RAID systems (Redundant Arrays of Inexpensive Disks) have dominated backend
storage systems for more than two decades and have grown continuously in size
and complexity. Currently they face unprecedented challenges from data intensive
applications such as image processing, transaction processing and data warehousing.
As the size of RAID systems increases, designers are faced with both performance and
reliability challenges. These challenges include limited back-end network bandwidth,
physical interconnect failures, correlated disk failures and long disk reconstruction
time.
This thesis studies the scalability of RAID systems in terms of both performance
and reliability through simulation, using a discrete event driven simulator for RAID
systems (SIMRAID) developed as part of this project. SIMRAID incorporates two
benchmark workload generators, based on the SPC-1 and Iometer benchmark specifications.
Each component of SIMRAID is highly parameterised, enabling it to explore
a large design space. To improve the simulation speed, SIMRAID develops a set of
abstraction techniques to extract the behaviour of the interconnection protocol without
losing accuracy. Finally, to meet the technology trend toward heterogeneous storage
architectures, SIMRAID develops a framework that allows easy modelling of different
types of device and interconnection technique.
Simulation experiments were first carried out on performance aspects of scalability.
They were designed to answer two questions: (1) given a number of disks, which
factors affect back-end network bandwidth requirements; (2) given an interconnection
network, how many disks can be connected to the system. The results show that
the bandwidth requirement per disk is primarily determined by workload features and
stripe unit size (a smaller stripe unit size has better scalability than a larger one), with
cache size and RAID algorithm having very little effect on this value. The maximum
number of disks is limited, as would be expected, by the back-end network bandwidth.
Studies of reliability have led to three proposals to improve the reliability and scalability
of RAID systems. Firstly, a novel data layout called PCDSDF is proposed.
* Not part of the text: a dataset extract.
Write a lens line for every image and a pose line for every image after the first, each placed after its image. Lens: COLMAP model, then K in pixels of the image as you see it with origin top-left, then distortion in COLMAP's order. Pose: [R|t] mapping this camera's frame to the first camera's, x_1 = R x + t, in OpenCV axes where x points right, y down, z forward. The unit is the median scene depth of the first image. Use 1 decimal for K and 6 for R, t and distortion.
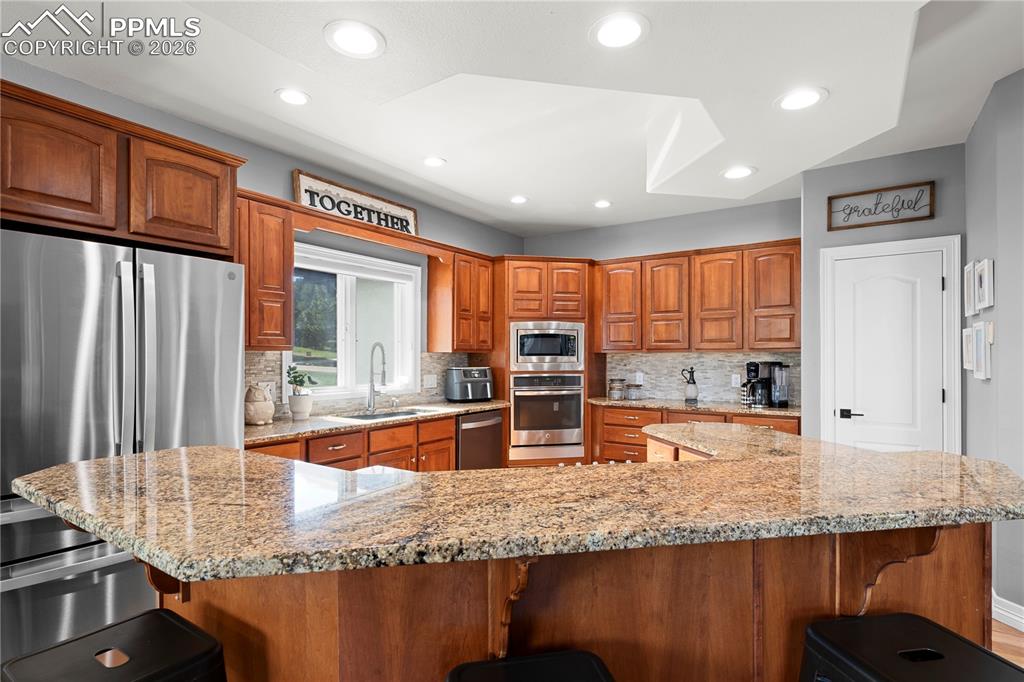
lens RADIAL K [[509.0, 0, 505.0], [0, 509.0, 356.8], [0, 0, 1]] dist [-0.004964, -0.000186]
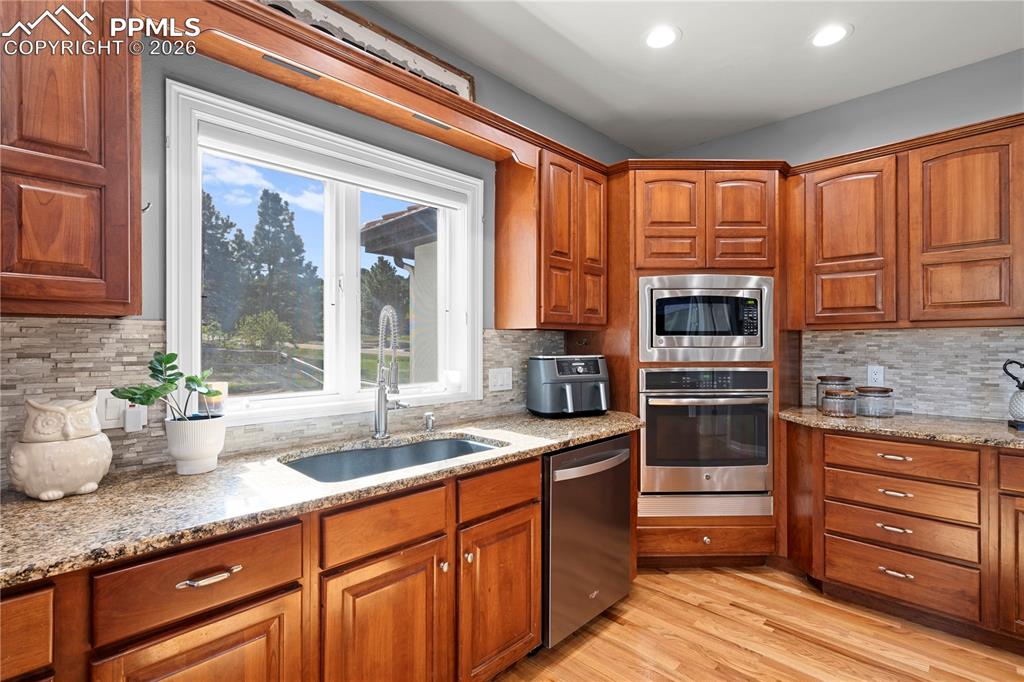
lens RADIAL K [[478.6, 0, 510.1], [0, 478.6, 344.1], [0, 0, 1]] dist [-0.005296, 0.000546]
pose [[0.984487, -0.001798, -0.175449, -0.039044], [0.001672, 0.999998, -0.000862, 0.008111], [0.175451, 0.000555, 0.984488, 0.453721]]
PCDSDF combines the advantages of orthogonal data layouts and parity declustering
data layouts, so that it can not only survivemultiple disk failures caused by physical interconnect
failures or correlated disk failures, but also has a good degraded and rebuild
performance. The generating process of PCDSDF is deterministic and time-efficient.
The number of stripes per rotation (namely the number of stripes to achieve rebuild workload balance) is small. Analysis shows that the PCDSDF data layout can significantly
improve the system reliability. Simulations performed on SIMRAID confirm
the good performance of PCDSDF, which is comparable to other parity declustering
data layouts, such as RELPR.
Secondly, a system architecture and rebuilding mechanism have been designed,
aimed at fast disk reconstruction. This architecture is based on parity declustering data
layouts and a disk-oriented reconstruction algorithm. It uses stripe groups instead of
stripes as the basic distribution unit so that it can make use of the sequential nature of
the rebuilding workload. The design space of system factors such as parity declustering
ratio, chunk size, private buffer size of surviving disks and free buffer size are explored
to provide guidelines for storage system design.
Thirdly, an efficient distributed hot spare allocation and assignment algorithm for
general parity declustering data layouts has been developed. This algorithm avoids
conflict problems in the process of assigning distributed spare space for the units on
the failed disk. Simulation results show that it effectively solves the write bottleneck
problem and, at the same time, there is only a small increase in the average response
time to user requests